- _Text block_
____________________

TerraLab stores configuration in:
~/.terralab_config.json
Key Settings:
{
  "raster_path": "/path/to/dem/tiles/",
  "horizon_quality": 20,
  "last_location_lat": 41.3874,
  "last_location_lon": 2.1686,
  "bortle_manual": 4,
  "auto_bortle": true,
  "copernicus_api_key": "your-api-key",
  "copernicus_api_url": "https://cds.climate.copernicus.eu/api"
}
API:
  • get_config_value(key, default)
  • set_config_value(key, value)
  • Auto-saves on every write
Source: common/utils.py and config.py

Data Loading Process

Startup Sequence

  1. Configuration Check (__main__.py:38-49):
    • Load config from ~/.terralab_config.json
    • If raster_path missing or invalid, show TerrainConfigDialog
    • User selects DEM source
  2. Catalog Loading (background thread):
    • CatalogLoaderWorker loads Gaia JSON
    • Builds NumPy arrays for vectorized rendering
    • Creates binary cache if not present
    • Emits catalog_ready signal
  3. Ephemeris Loading (background thread):
    • SkyfieldLoaderWorker loads DE421
    • Initializes timescale
    • Emits skyfield_ready signal
  4. First Render:
    • Sky canvas renders with available stars
    • Horizon profile computed on-demand when location set

Horizon Baking

When location is set or changed:
  1. Region Preparation:
    • Calculate bounding box: [lat-radius, lon-radius, lat+radius, lon+radius]
    • Load DEM tiles or GeoTIFF window into memory
    • Show progress: ”⏳ Loading maps: X/Y (Z%)”
  2. Raycasting:
    • Cast rays in 360° sweep (default 720 rays, 0.5° spacing)
    • Depth bands: 10-60 bands (quality setting)

____________________

- _What this exercise asks_
- A) In the TerraLab text, how many rays does the horizon raycasting cast by default, and at what spacing?
- B) List every key in the JSON settings block of the TerraLab text.
- C) Pick up the TerraLab text after its last line and continue it.

- _Source material_
____________________

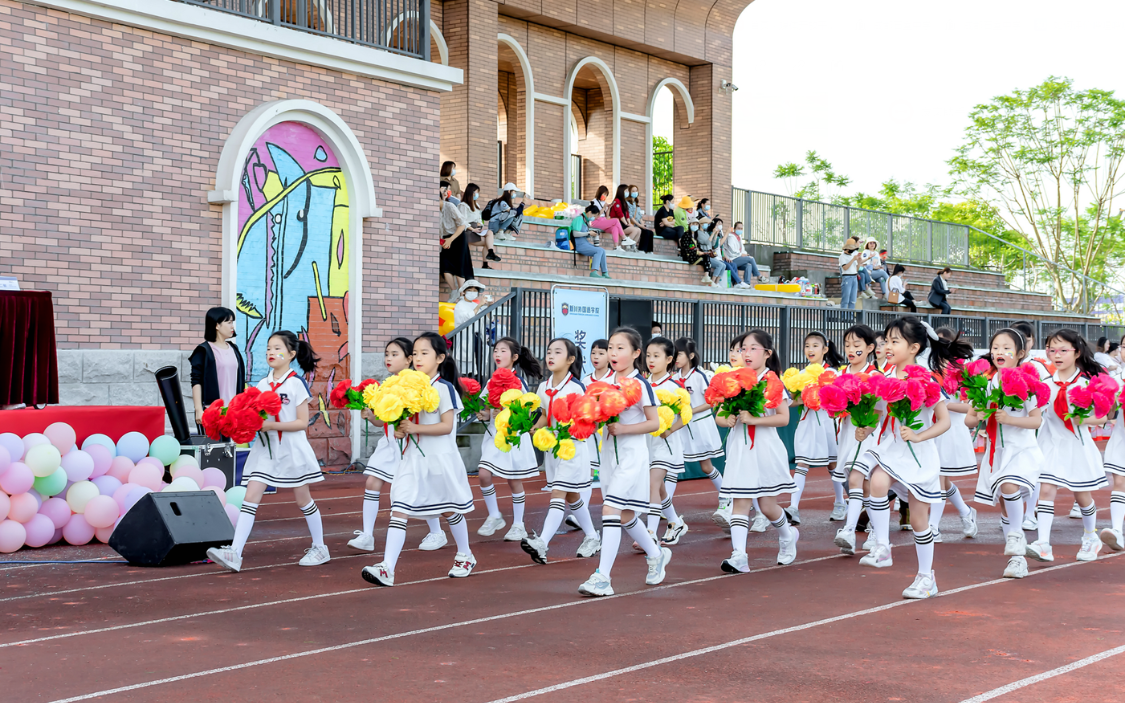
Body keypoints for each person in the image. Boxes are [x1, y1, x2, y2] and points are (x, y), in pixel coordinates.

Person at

____________________

- _Replies_
- A) 720 rays, at 0.5° spacing.

- B) raster_path, horizon_quality, last_location_lat, last_location_lon, bortle_manual, auto_bortle, copernicus_api_key, copernicus_api_url

- C)
    • Apply Earth curvature correction
    • Sample light pollution at ray-terrain intersections
  3. Profile Caching:
    • Save to .npz file in cache directory
    • Keyed by: lat_lon_quality_hash
    • Automatic reload on next session
Source: terrain/worker.py and terrain/engine.py

Data Updates and Maintenance

When to Update

Gaia Catalog:
  • New data releases every ~18-24 months
  • Update if working with precision astrometry
  • Visual users: Update optional
DVNL Light Pollution:
  • Annual releases (e.g., 2021, 2022, 2023)
  • Update yearly to track urban light growth
  • Critical for accurate Bortle classification
DEM Tiles:
  • Update when new LiDAR surveys published
  • ICGC updates Catalonia DEM periodically
  • Important for mountainous regions with new infrastructure
DE421 Ephemeris:
  • Valid until 2050
  • Update only if:
    • Working beyond 2050
    • Requiring higher precision (switch to DE440)
    • Studying historical dates before 1900

Verifying Data Integrity

Check File Sizes:
  • gaia_stars.json: 5 MB - 50 MB (depends on star count)
  • de421.bsp: ~17 MB
  • C_DVNL 2022.tif: 200 MB - 5 GB
  • DEM tiles: Varies widely
Test Loading: Run TerraLab with verbose output:
python -m TerraLab 2>&1 | grep -E "(Loaded|Error|Warning)"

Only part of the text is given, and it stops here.